No good evidence from the famous Milgram experiment that 65% of people will inflict pain if ordered to. Experiment was riddled with researcher degrees of freedom, going off-script, implausible agreement between very different treatments, and “only half of the people who undertook the experiment fully believed it was real and of those, 66% disobeyed the experimenter.”
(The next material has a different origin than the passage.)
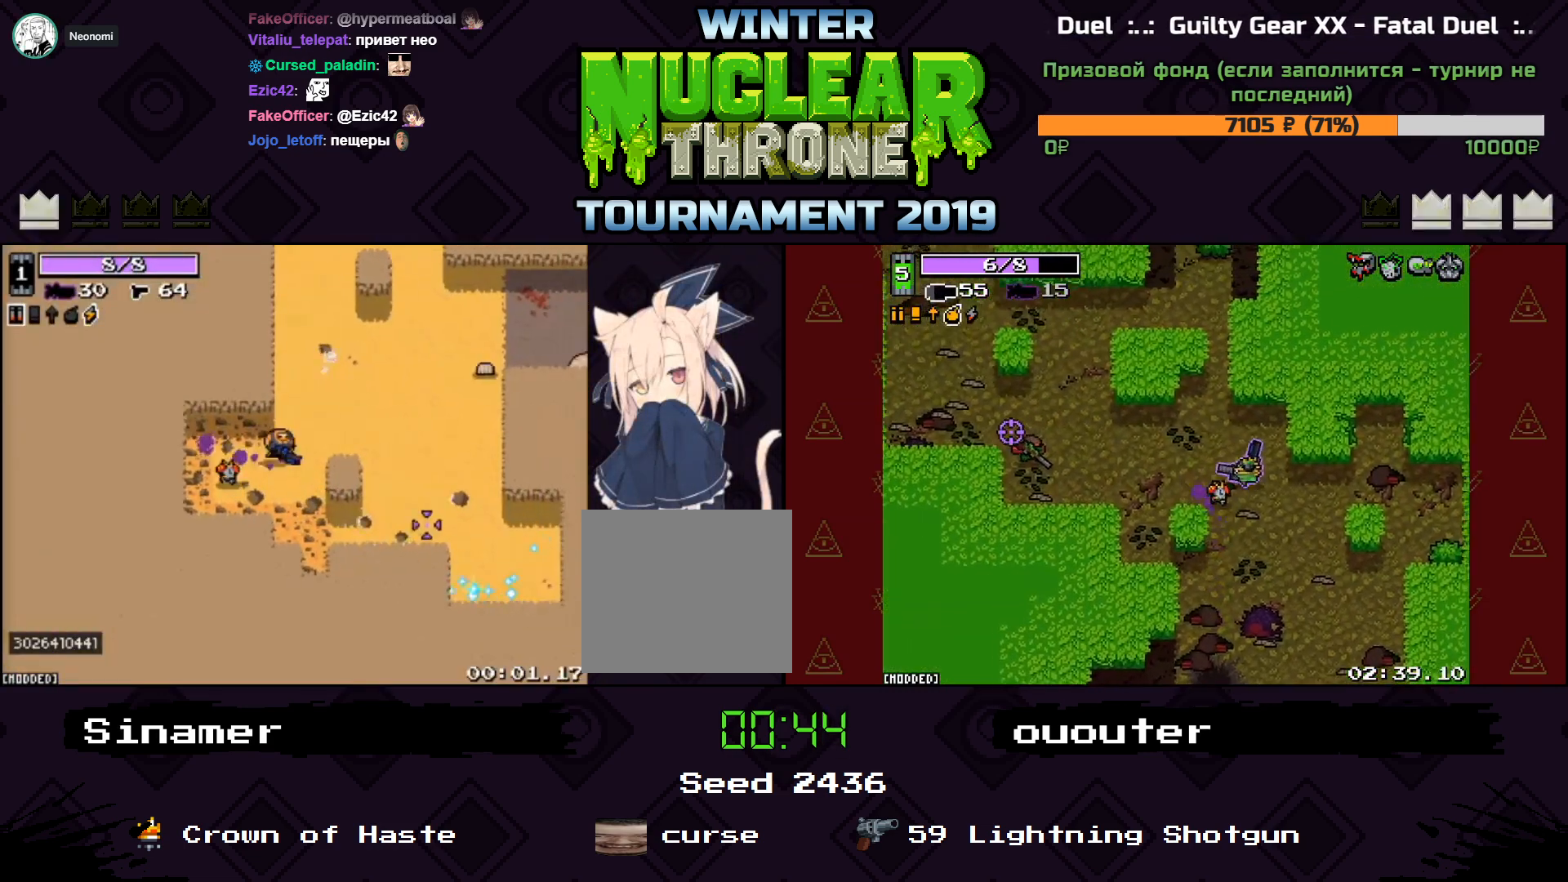
{"keys": ["w"], "events": [[167, "w", "down"], [233, "d", "up"]]}
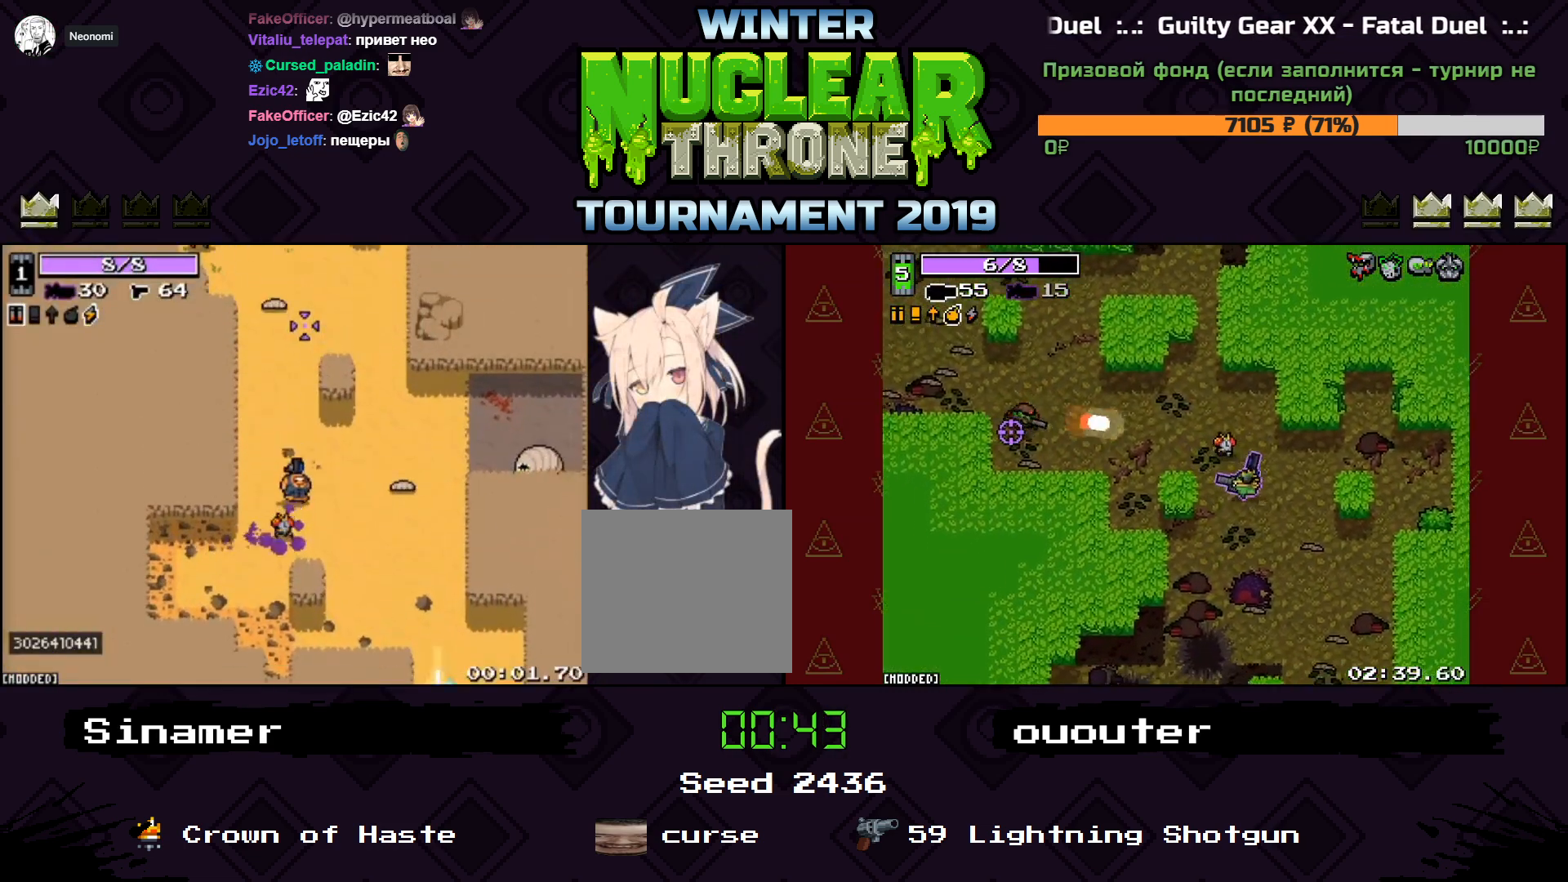
{"keys": ["d", "w"], "events": [[367, "d", "down"]]}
  • Original paper: Behavioral Study of obedience, Milgram 1963. n=40 (~6600 citations). (The full range of conditions was n=740.)
  • Critiques: Burger 2011, Perry 2012, Brannigan 2013; Griggs 2016 (total citations: ~240).
  • Original effect size: 65% of subjects said to administer maximum, dangerous voltage.
  • Replication effect size: Doliński 2017 is relatively careful, n=80, and found comparable effects to Milgram. Burger (n=70) also finds similar levels of compliance to Milgram, but the level didn’t scale with the strength of the experimenter prods (see Table 5: the only real order among the prompts led to universal disobedience), so whatever was going on, it’s not obedience. One selection of follow-up studies found average compliance of 63%, but suffer from the usual publication bias and tiny samples. (Selection was by a student of Milgram.) The most you can say is that there’s weak evidence for compliance, rather than obedience. (“Milgram’s interpretation of his findings has been largely rejected.")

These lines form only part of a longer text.